The disturbing true story of Charles Manson and his murderous followers has already been told in a very strong made for television film of the same name made in 1978 starring Steve Railsback, so whether this new version will offer anything new or improved remains to be seen. What is does have however is a score by premiere TV composer Mark Snow, whose best known work is probably on the cult series the X-Files.

A rather poor version of The Beatles song 'Helter Skelter' opens the CD with lead vocals by Glenn A. Jordan - if anyone is looking for an outstanding interpretation please check out the Siouxsie and the Banshees cover instead. Just a pity it's not available here. Beyond this, 'Ranchy Cello/Boom Top Chase' is a nicely understated, atmospheric piece with slow-burn percussion, but tracks such as this are few and far between and the majority of the soundtrack is taken up by electronic suspense pieces. Late sixties psychedelic rock influences, while absolutely correct in a dramatic context, are unfortunately not much fun to listen to (unless you are an ageing hippie!) as illustrated by 'Creepy Crawl', while the frenetic 'Sunrise Arrest' is simplistic pseudo techno and interest soon wears thin. Droning electronics like 'Slaughterhouse' and 'News Views/Leaving the Baby' dominate hereafter and offer nothing in musical terms that would lead someone to return for a repeat play, although admittedly they will inevitably work perfectly well as background atmosphere.

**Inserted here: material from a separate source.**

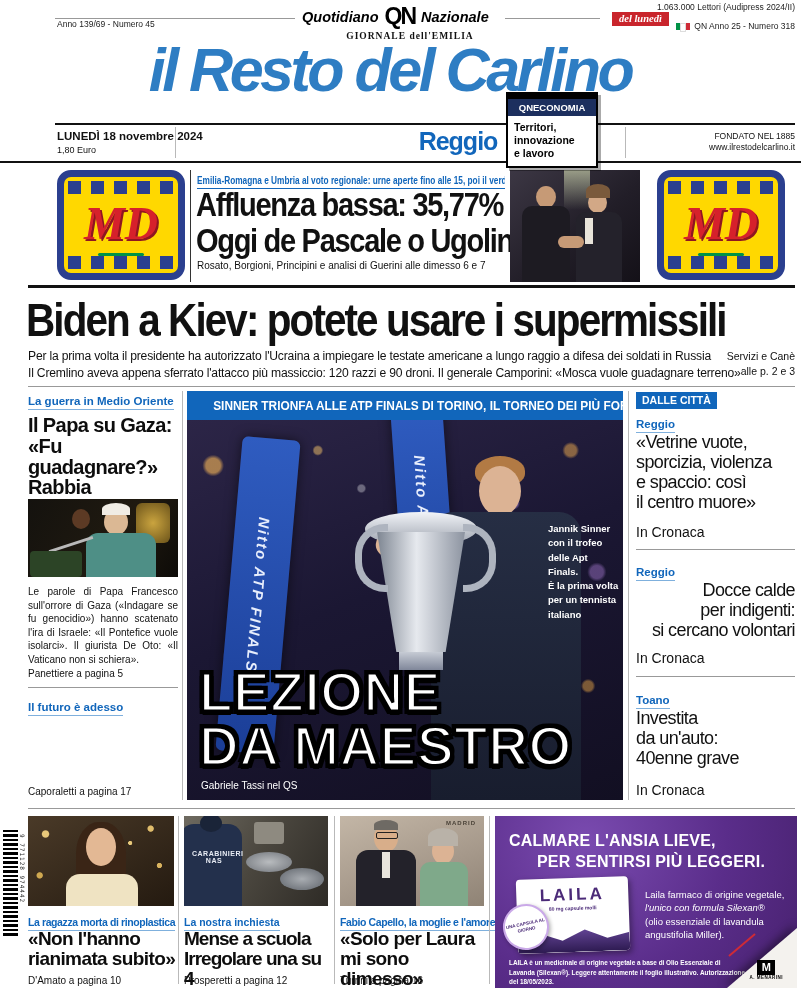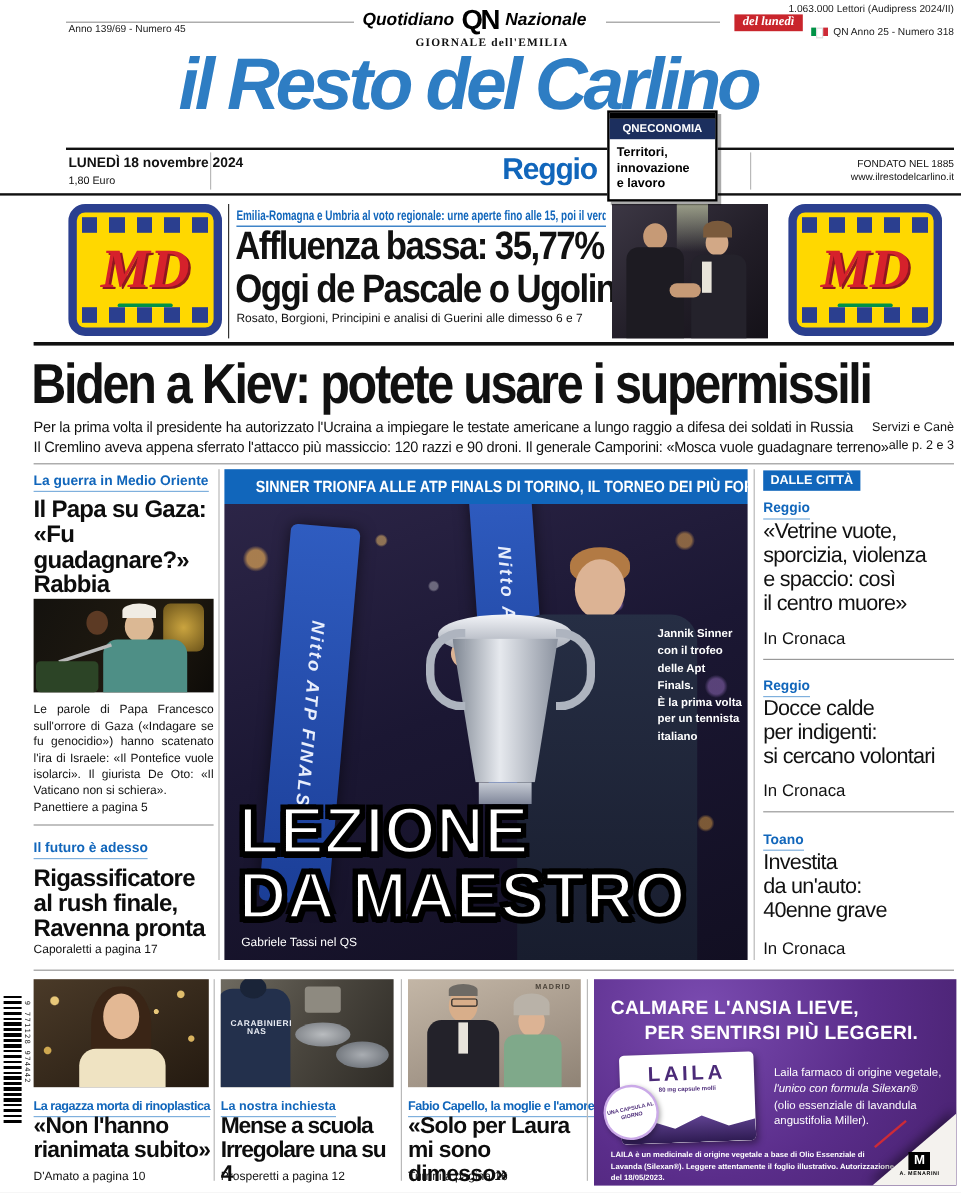"Docce calde" div.abs { text-align: none -> right }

This score has a similar feel at times ('Linda Surrenders/LabiancaTales/Eerie Smile' for instance) to Brad Fiedel's fine work on The Serpent and the Rainbow, although it is nowhere in the same league. And while this once again demonstrates Mark Snow's unquestioned dramatic sensibilities and consummate grasp of the art of technical film scoring, there is little here to inspire enthusiasm. Work like this truly throws up the age old question of whether some film music is just not suited for independent listening. But the question is probably as redundant as arguing about artistic taste itself so there may be those who find this compelling. Sadly, I'm not one of them.